The goal is not that the caregiver becomes a therapist to the individual with psychosis, but rather that they learn and use motivational interviewing based communication strategies to decrease expressed emotion and play a more effective role in helping to connect the individual with psychosis to relevant clinical services.
“With the findings from this study, our hope is to understand how supportive home environments can improve patient outcomes across diagnoses,” said Emily R. Kline, MD, Director of Psychological Services in the Wellness and Recovery After Psychosis Program at Boston Medical Center and associate professor of psychiatry at Boston University Chobanian & Avedisian School of Medicine.
The study is a pilot randomized controlled trial testing the impact of Motivational Interviewing for loved ones (MILO), a brief five-hour psychoeducational intervention for caregivers, in a sample of family members of individuals with early course psychosis. Using a randomized crossover design, caregivers were randomized to either immediate motivational interviewing for loved ones or a six-week waitlist control condition – all participants eventually received the intervention.
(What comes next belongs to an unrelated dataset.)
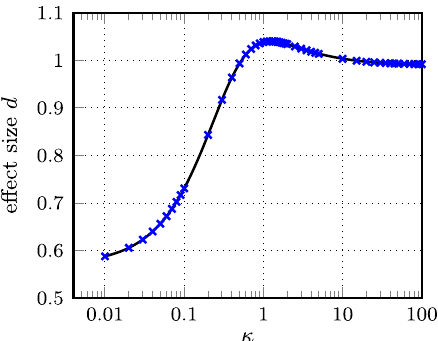
FIG. 5. Test combination analysis: Pre-post effect size (Cohen ’ s d ) of composite test score T ¼ T 1 þ κ T 2 as a function of κ . According to Eq. (11), data points were obtained from raw pre- and post-test scores by calculating the composite test score for each student using 50 different values of κ . The fit line was determined by Eq. (12) using θ 1 , θ 2 , and ϕ calculated from the data. Note that the κ axis is logarithmic in order to illustrate the relevant values of κ according to Table V with sufficient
The results of this study showed that caregiver participants experienced large and significant improvements in caregiver wellbeing, caregiver self-efficacy, family conflict, and expressed emotion. There was no change over time in caregiver-reported patient treatment adherence. Relative to waitlist, MILO had significant effects on family conflict and expressed emotion, a trending effect on perceived stress, and no effect on parenting self-efficacy or treatment adherence. Researchers believe that interventions that involve and counsel family members may improve patient outcomes, creating a less stressful and more supportive home environment.